Family medicine residency programs and other programs designed to recruit and train primary care physicians will enjoy some extra state funding in the coming biennium as lawmakers included significant investments in rural and primary care this past session.
In a recent statement, TAFP applauded members of the 88th Texas Legislature for taking action that will increase access to comprehensive primary care including crucial mental and behavioral health services across the state.
“As our population grows and ages, we must ensure that all Texans have access to high-quality primary care, and that is most critically important in rural and underserved communities. With these significant investments in supporting our primary care physician workforce, the Texas Legislature has taken great strides in achieving that goal.”
Here are five programs TAFP advocated this session that received new funds.
The Family Practice Residency Program
The FPRP is a strategy in the budget under the Texas Higher Education Coordinating Board designed to increase access to primary care by providing direct funding to family medicine residency programs. The program, which has suffered from inconsistent funding for the past seven budget cycles, received a 73.7% increase to $16.5 million for the coming biennium.
The Physician Education Loan Repayment Program
The PERLP pays up to $180,000 of student loans for physicians who agree to practice in a Health Professional Shortage Area in Texas for four consecutive years. The program received a 20.3% increase to $35.5 million for the biennium. Applications for the program were frozen when demand outpaced available funds, but as a result of the infusion of funding, the Texas Higher Education Coordinating Board announced this week that they have reopened the application process.

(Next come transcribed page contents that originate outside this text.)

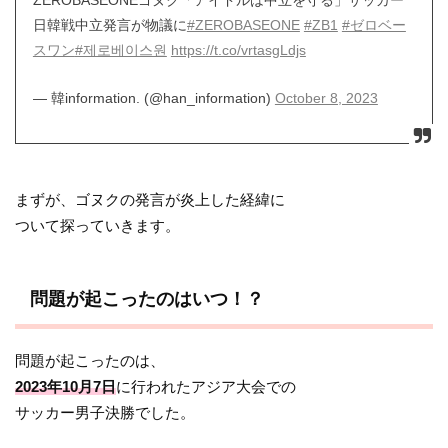
ZEROBASEONEゴヌク「アイドルは中立を守る」サッカー
日韓戦中立発言が物議に
#ZEROBASEONE
#ZB1
#ゼロベー
スワン
#제로베이스원
https://t.co/vrtasgLdjs
— 韓information. (@han_information)
October 8, 2023
まずが、ゴヌクの発言が炎上した経緯に
ついて探っていきます。
問題が起こったのはいつ！？
問題が起こったのは、
2023年10月7日
に行われたアジア大会での
サッカー男子決勝でした。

The Texas Primary Care Preceptorship Program
The TPCPP aims to increase student interest in primary care by placing first- and second-year medical students in primary care practices for two- to four-week rotations. It received a 70% increase to $4.85 million for the biennium.
The Rural Resident Physician Grant Program
The RRPGP will award grants for the creation of new graduate medical education positions in rural and nonmetropolitan areas. This new program will get $3 million for its initial biennium.
The Joint Admission Medical Program
JAMP seeks to recruit economically disadvantaged high school students to pursue careers in medicine by offering scholarships, internships, mentorship, and other support. It received a 20.6% increase to $11.7 million for the biennium.